Written task: Which lines of the records contain the word "اندیشمندان"? Show each of them.

Records excerpted from a collection
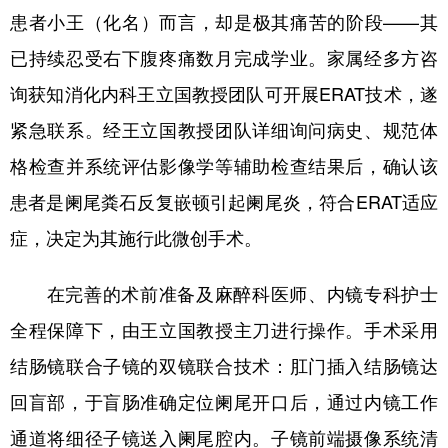
患者小王（化名）而言，却是极其痛苦的阶段——其
会展
彩票
娱乐
时尚
已持续忍受右下腹疼痛数月完成学业。家属经多方咨
悦读
公益
书画
一带一路
询获知消化内科王立国教授团队可开展ERAT技术，遂
亚太网
上市公司
投教基地
紧急联系。经王立国教授团队详细询问病史、规范体
格检查并系统评估影像学等辅助检查结果后，确认该
地方频道
患者是阑尾粪石反复嵌顿引起阑尾炎，符合ERAT适应
症，决定为其施行此微创手术。
北京
天津
河北
山西
辽宁
吉林
上海
江苏
在完善的术前准备及麻醉科医师、内镜专科护士
全程保障下，由王立国教授主刀进行操作。手术采用
浙江
安徽
福建
江西
结肠镜联合子镜的双镜联合技术：肛门插入结肠镜达
山东
河南
湖北
湖南
回盲部，于盲肠准确定位阑尾开口后，通过内镜工作
广东
广西
海南
重庆
通道将细径子镜送入阑尾腔内。子镜前端摄像系统清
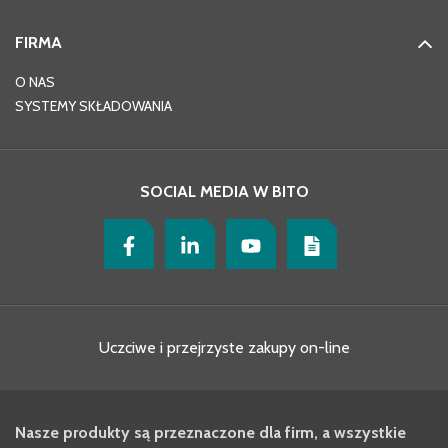
FIRMA
O NAS
SYSTEMY SKŁADOWANIA
SOCIAL MEDIA W BITO
Uczciwe i przejrzyste zakupy on-line
Nasze produkty są przeznaczone dla firm, a wszystkie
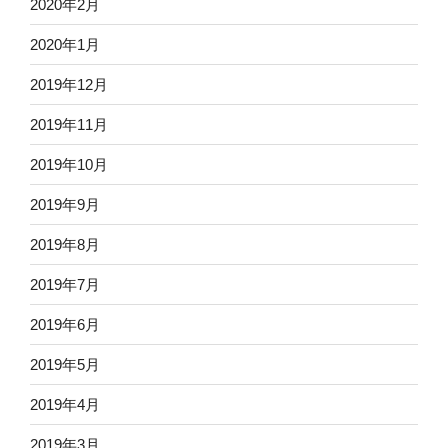
2020年2月
2020年1月
2019年12月
2019年11月
2019年10月
2019年9月
2019年8月
2019年7月
2019年6月
2019年5月
2019年4月
2019年3月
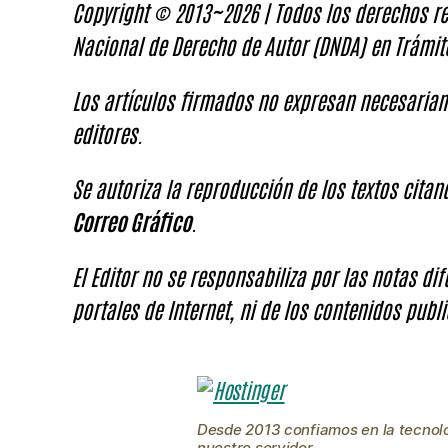
Copyright © 2013~2026 | Todos los derechos re
Nacional de Derecho de Autor (DNDA) en Trámit
Los artículos firmados no expresan necesariam
editores.
Se autoriza la reproducción de los textos cita
Correo Gráfico
.
El Editor no se responsabiliza por las notas di
portales de Internet, ni de los contenidos publi
Desde 2013 confiamos en la tecnol
nuestro servidor.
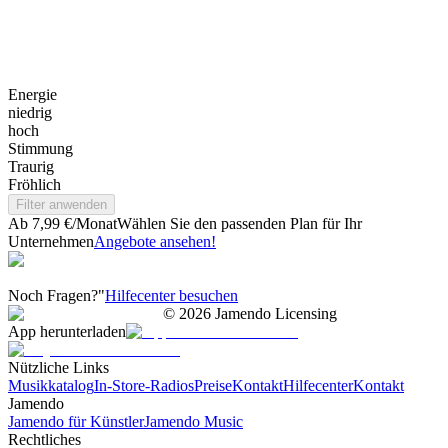
Energie
niedrig
hoch
Stimmung
Traurig
Fröhlich
Filter anwenden
Ab 7,99 €/Monat
Wählen Sie den passenden Plan für Ihr
Unternehmen
Angebote ansehen!
Noch Fragen?"
Hilfecenter besuchen
©
2026
Jamendo Licensing
App herunterladen
Nützliche Links
Musikkatalog
In-Store-Radios
Preise
Kontakt
Hilfecenter
Kontakt
Jamendo
Jamendo für Künstler
Jamendo Music
Rechtliches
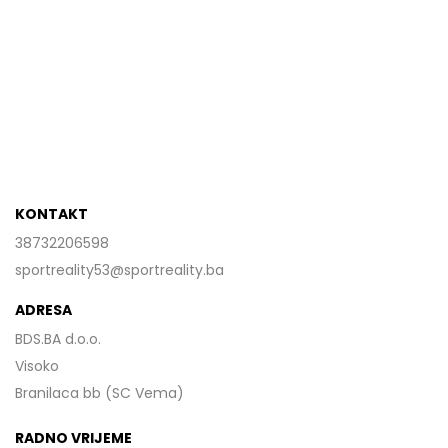
KONTAKT
38732206598
sportreality53@sportreality.ba
ADRESA
BDS.BA d.o.o.
Visoko
Branilaca bb (SC Vema)
RADNO VRIJEME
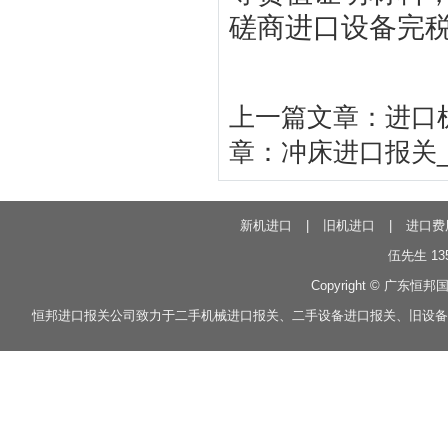
磋商进口设备完
上一篇文章：
进口
章：
冲床进口报关
新机进口
|
旧机进口
|
进口费
伍先生 135
Copyright © 广东恒邦
恒邦
进口报关
公司致力于
二手机械进口报关
、
二手设备进口报关
、
旧设备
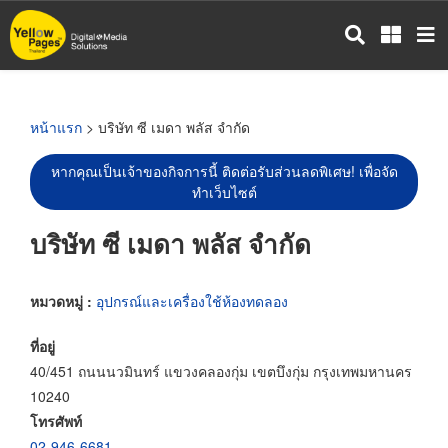
ข้าม
ไป
ยัง
เนื้อหา
หลัก
หน้าแรก
> บริษัท ซี เมดา พลัส จำกัด
หากคุณเป็นเจ้าของกิจการนี้ ติดต่อรับส่วนลดพิเศษ! เพื่อจัด
ทำเว็บไซต์
บริษัท ซี เมดา พลัส จำกัด
หมวดหมู่ :
อุปกรณ์และเครื่องใช้ห้องทดลอง
ที่อยู่
40/451 ถนนนวมินทร์ แขวงคลองกุ่ม เขตบึงกุ่ม กรุงเทพมหานคร
10240
โทรศัพท์
02-946-6681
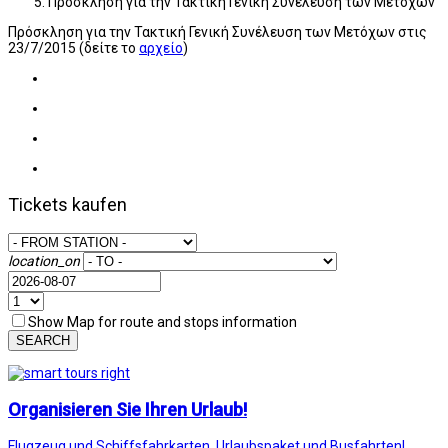
Πρόσκληση για την Τακτική Γενική Συνέλευση των Μετόχων
Πρόσκληση για την Τακτική Γενική Συνέλευση των Μετόχων στις
23/7/2015 (δείτε το
αρχείο
)
Tickets kaufen
location_on
Show Map for route and stops information
SEARCH
Organisieren Sie Ihren Urlaub!
Flugzeug und Schiffsfahrkarten, Urlaubspaket und Busfahrten!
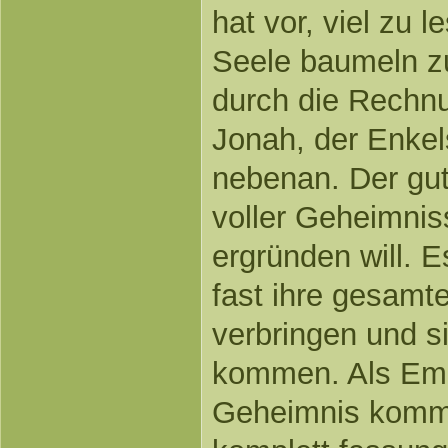
hat vor, viel zu 
Seele baumeln zu
durch die Rechnu
Jonah, der Enkel
nebenan. Der gu
voller Geheimnis
ergründen will. E
fast ihre gesamte
verbringen und s
kommen. Als Emi
Geheimnis kommt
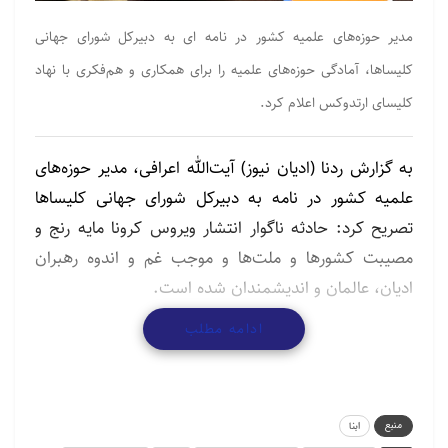
مدیر حوزه‌های علمیه کشور در نامه ای به دبیرکل شورای جهانی
کلیساها، آمادگی حوزه‌های علمیه را برای همکاری و هم‌فکری با نهاد
کلیسای ارتدوکس اعلام کرد.
به گزارش ردنا (ادیان نیوز) آیت‌الله اعرافی،
مدیر حوزه‌های
علمیه کشور
در نامه به دبیرکل شورای جهانی کلیساها
تصریح کرد: حادثه ناگوار انتشار ویروس کرونا مایه رنج و
مصیبت کشورها و ملت‌ها و موجب غم و اندوه رهبران
ادیان، عالمان و اندیشمندان شده است.
ادامه مطلب
متن نامه آیت‌الله علیرضا اعرافی به این شرح است:
حادثه ناگوار انتشار ویروس کرونا مایه رنج و مصیبت
کشورها و ملت‌ها و موجب غم و اندوه رهبران ادیان،
منبع
ابنا
عالمان و اندیشمندان شده است. حوزه‌های علمیه و بزرگان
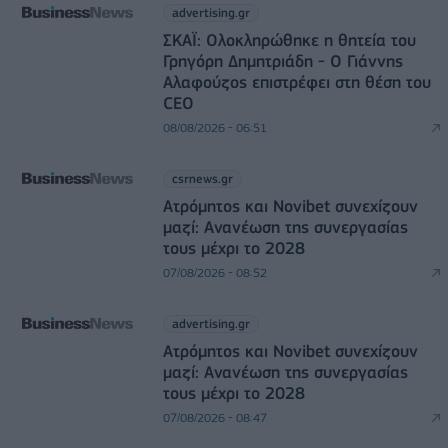
advertising.gr
ΣΚΑΪ: Ολοκληρώθηκε η θητεία του
Γρηγόρη Δημητριάδη - Ο Γιάννης
Αλαφούζος επιστρέφει στη θέση του
CEO
08/08/2026 - 06:51
csrnews.gr
Ατρόμητος και Novibet συνεχίζουν
μαζί: Ανανέωση της συνεργασίας
τους μέχρι το 2028
07/08/2026 - 08:52
advertising.gr
Ατρόμητος και Novibet συνεχίζουν
μαζί: Ανανέωση της συνεργασίας
τους μέχρι το 2028
07/08/2026 - 08:47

Solution to the exercise:
ادیان، عالمان و اندیشمندان شده است.
عالمان و اندیشمندان شده است. حوزه‌های علمیه و بزرگان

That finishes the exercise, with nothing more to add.